A l'arrière se trouvent les escaliers et les accès
Si besoin, il suffit simplement de changer de logement
« Ce qui est fou, c’est que de tels concepts ont déjà été développés dans les années 60 et 70 », explique Florian Hertweck. « Les Métabolistes l’ont fait au Japon, et à Berlin, une étagère de logements a déjà été construite dans les années 80 selon un principe similaire. » Puis est apparu le post-modernisme et, avec lui, le tournant néolibéral, qui a mis fin à toute expérimentation écologique, explique-t-il. « Donc, en gros, nous avons perdu 30 à 40 ans et nous devons maintenant reprendre là où nous nous sommes arrêtés ».
Danièle Waldmann pourrait très bien imaginer utiliser ces étagères pour la construction de logements abordables. « Cela pourrait donner des projets où l’État fournit la structure – l’étagère – et où les modules doivent ensuite être financés par les personnes elles-mêmes », explique-t-elle. Toutefois, ce concept est loin d’être uniquement intéressant pour les constructions de logements abordables, comme l’explique l’entrepreneuse en construction massive. Ainsi, avec une construction standardisée des étagères, les gens pourraient se déplacer avec leurs modules en bois en cas de besoin, par exemple si un changement d’emploi rend un déménagement nécessaire. Bien entendu, la méthode de construction modulaire ne peut être mise en œuvre partout, souligne-t-elle. L’objectif n’est pas non plus de remplacer des bâtiments à l’architecture particulière par cette forme de construction. « Nous ne voulons pas passer d’un extrême à l’autre, explique la cheffe de projet. Il s’agit d’appliquer ces concepts là où cela a du sens. »

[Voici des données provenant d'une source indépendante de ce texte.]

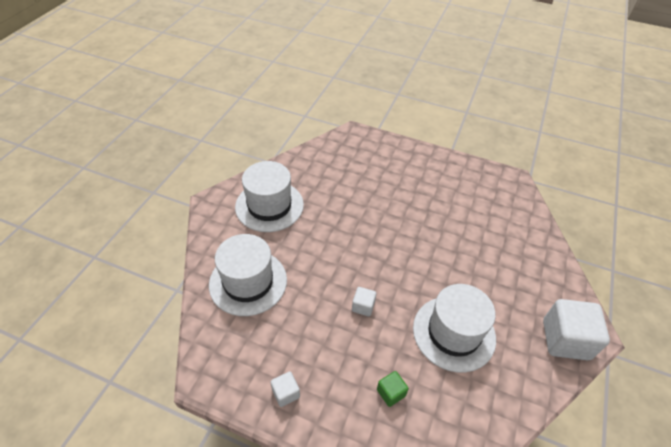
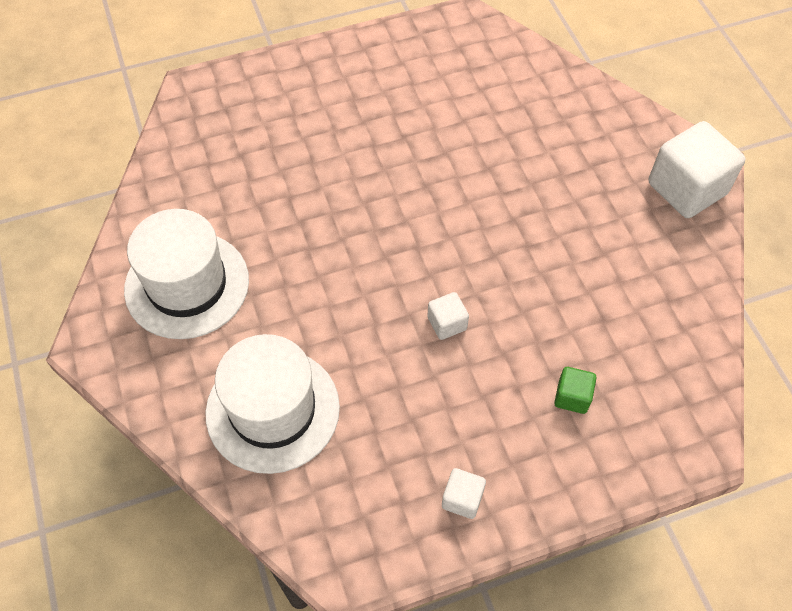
camera: 40 degrees left, 10 degrees up
(454, 333) = (574, 273): white hat -> none

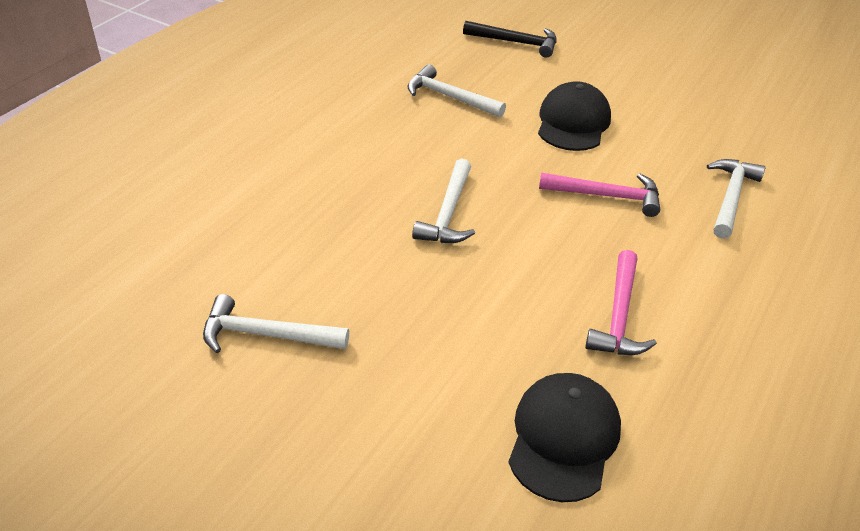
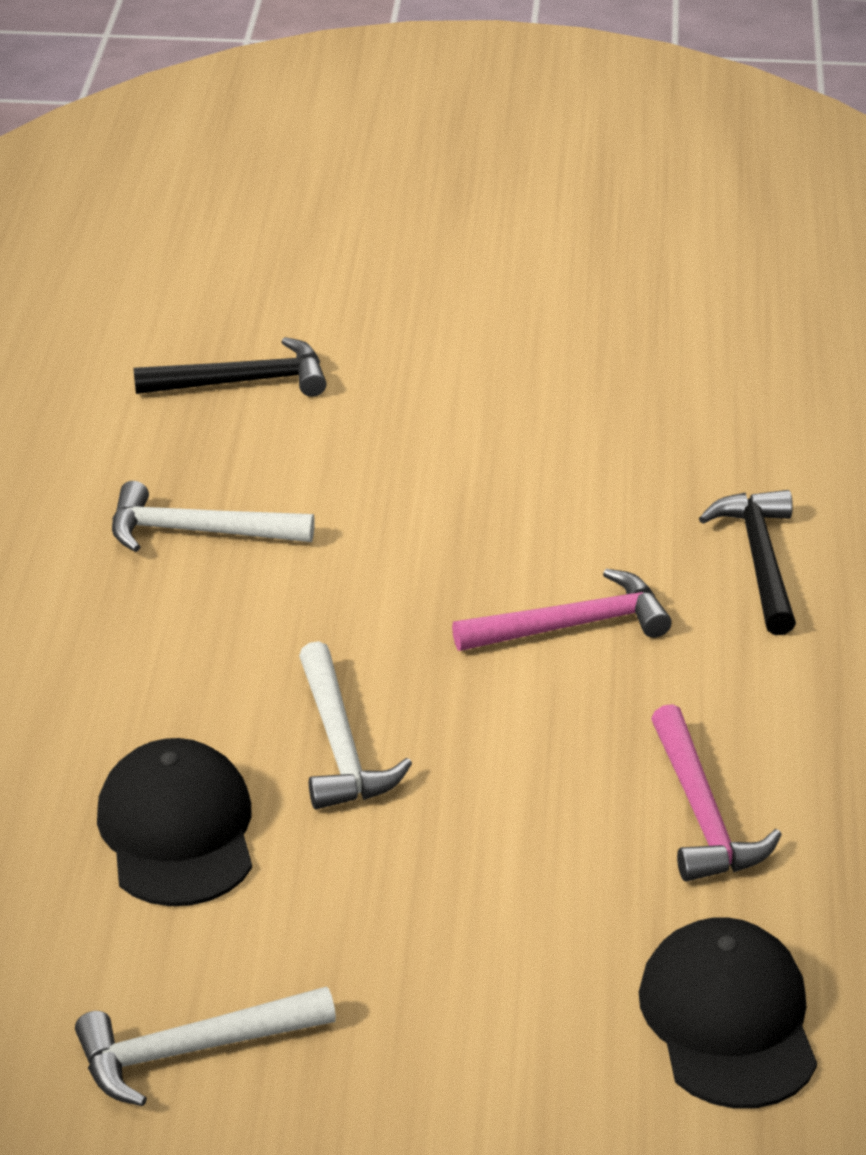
camera: 25 degrees left, 5 degrees down
(573, 122) = (440, 510): black cap -> black cap (177, 831)
(731, 197) = (760, 560): white hammer -> black hammer

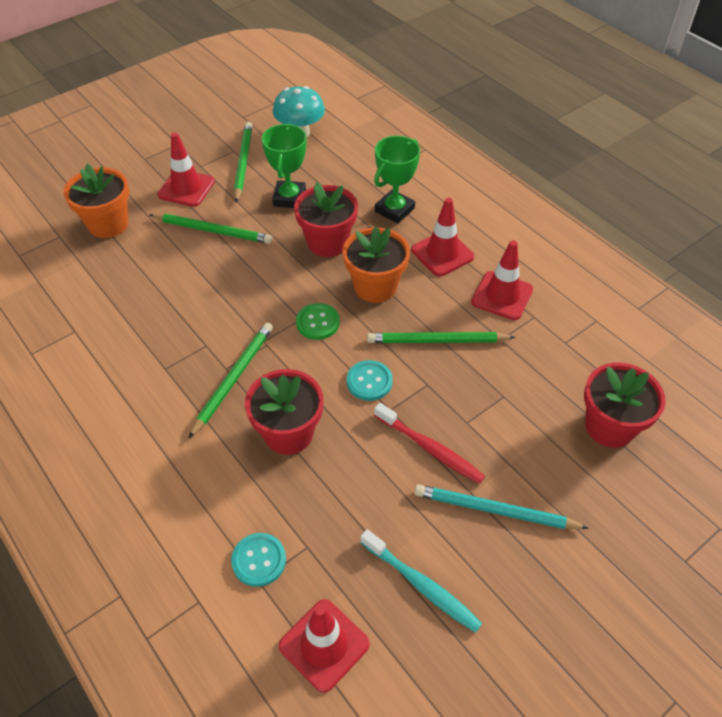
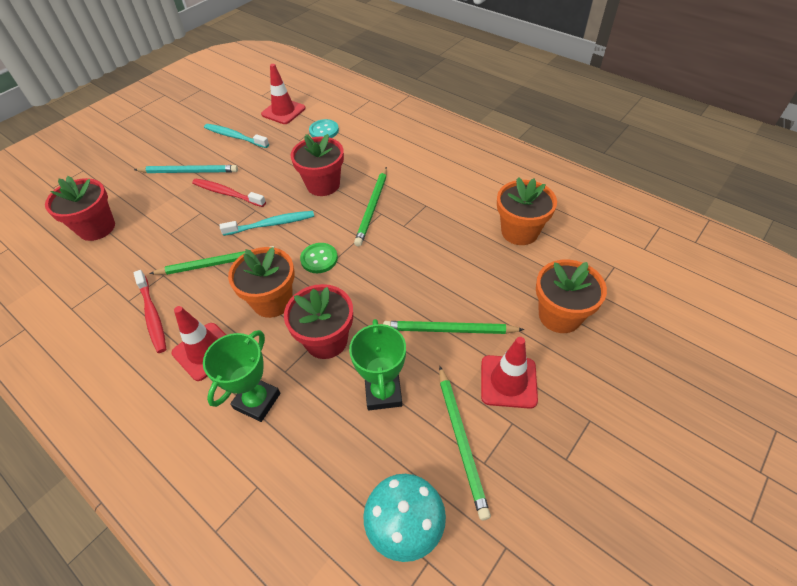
camera: 170 degrees right, 0 degrees up
(80, 310) = (519, 231): none -> orange flower pot
(369, 381) = (271, 224): turquoise button -> turquoise toothbrush
(502, 296) = (152, 315): red traffic cone -> red toothbrush

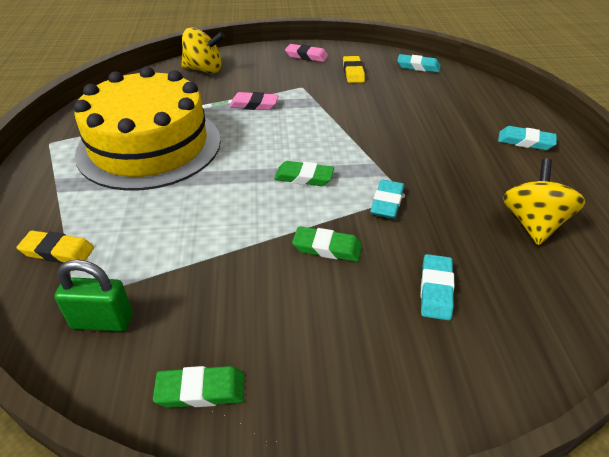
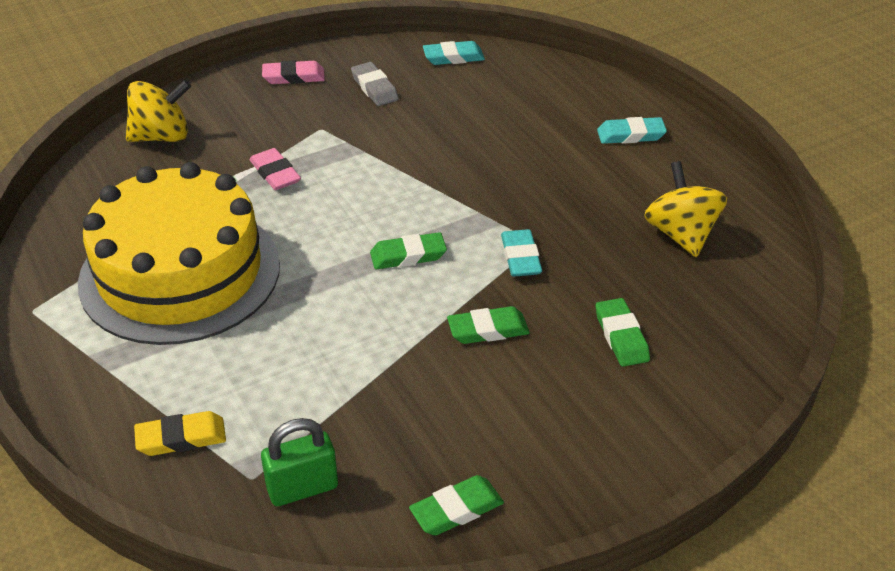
camera: 25 degrees left, 0 degrees up
(254, 105) = (275, 173): pink eraser -> pink eraser turned 75 degrees clockwise
(353, 72) = (374, 88): yellow eraser -> grey eraser
(436, 290) = (621, 336): turquoise eraser -> green eraser

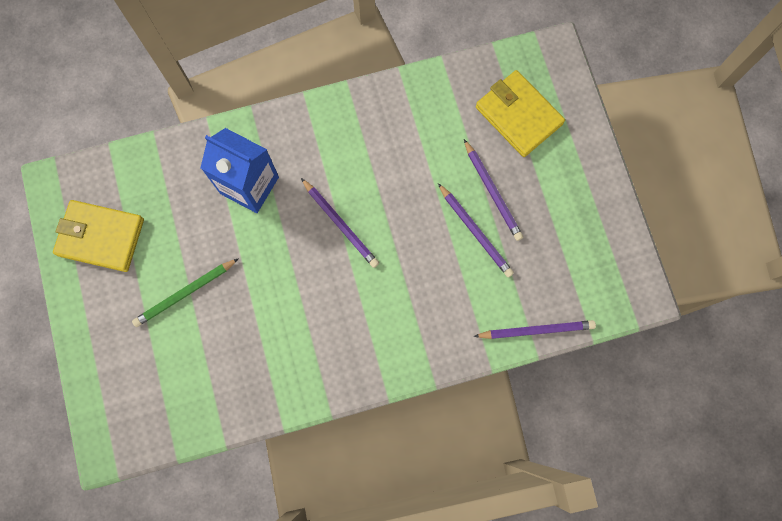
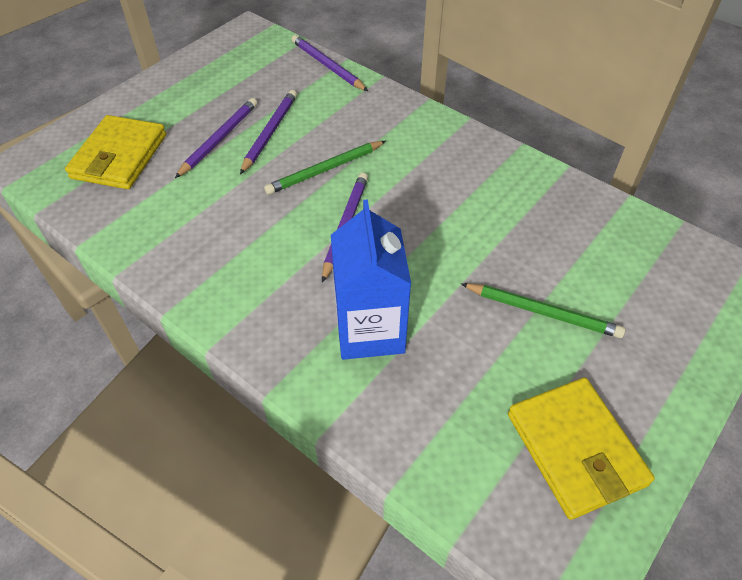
camera: 125 degrees left, 25 degrees down
(405, 246) = (325, 170): none -> green pencil

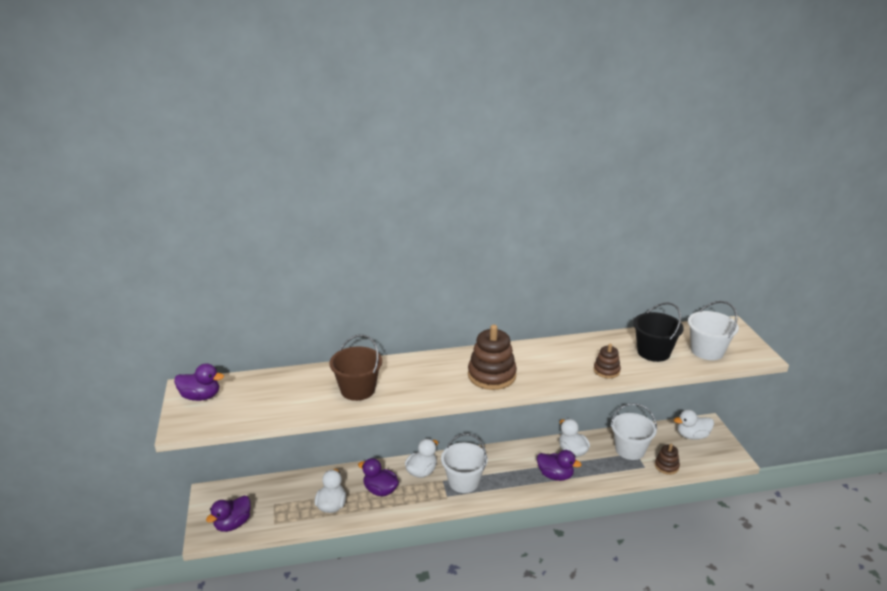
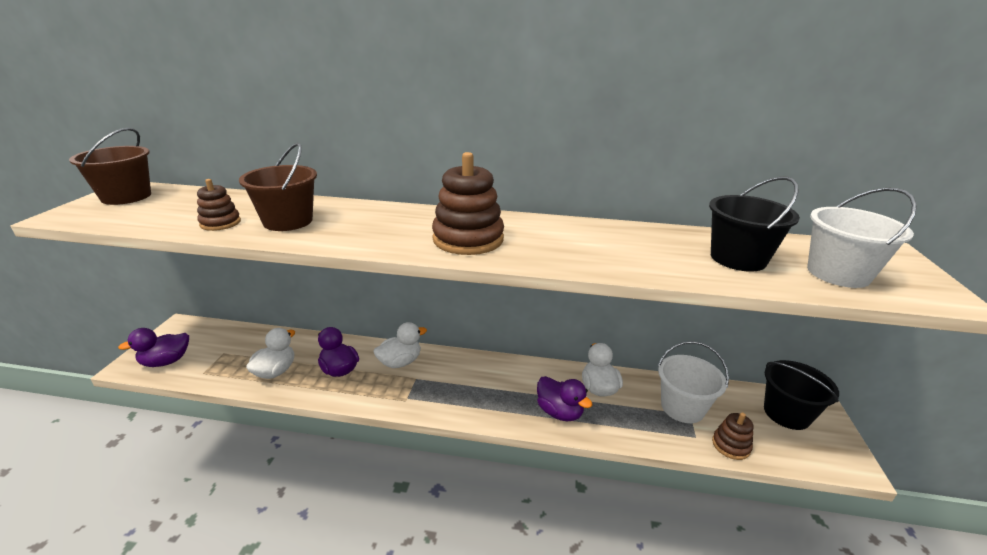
camera: 20 degrees right, 0 degrees up
(201, 396) = (126, 196): purple duck -> brown bucket
(463, 481) = (439, 387): white bucket -> none
(606, 370) = (644, 265): brown stacking toy -> brown stacking toy (220, 223)
(692, 436) = (786, 413): white duck -> black bucket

Un énorme problème de logement d’un côté, des bureaux vides de l’autre
La crise de la Covid-19 a peut-être accéléré les choses dans ce domaine. « Je pense que la pandémie a révélé des lacunes, et il est étonnant de voir à quelle vitesse le monde a changé », dit Danièle Waldmann. Selon lui, tout sera peu à peu remis en perspective, car beaucoup de gens sont également heureux de pouvoir retourner au bureau. Mais en même temps, de nombreuses entreprises ont également réalisé que la délocalisation forcée des emplois permettait d’économiser beaucoup d’argent. « Au Luxembourg, nous sommes confrontés d’un côté à un énorme problème de logement, et d’un autre côté, nous pourrions avoir à l’avenir des bureaux vacants à disposition », dit-elle. Cela montre une chose: si nous voulons construire de manière durable, nous devons également construire de manière flexible. « C’était déjà vrai avant la crise du coronavirus, mais nous en avons encore davantage conscience aujourd’hui », note la chercheuse.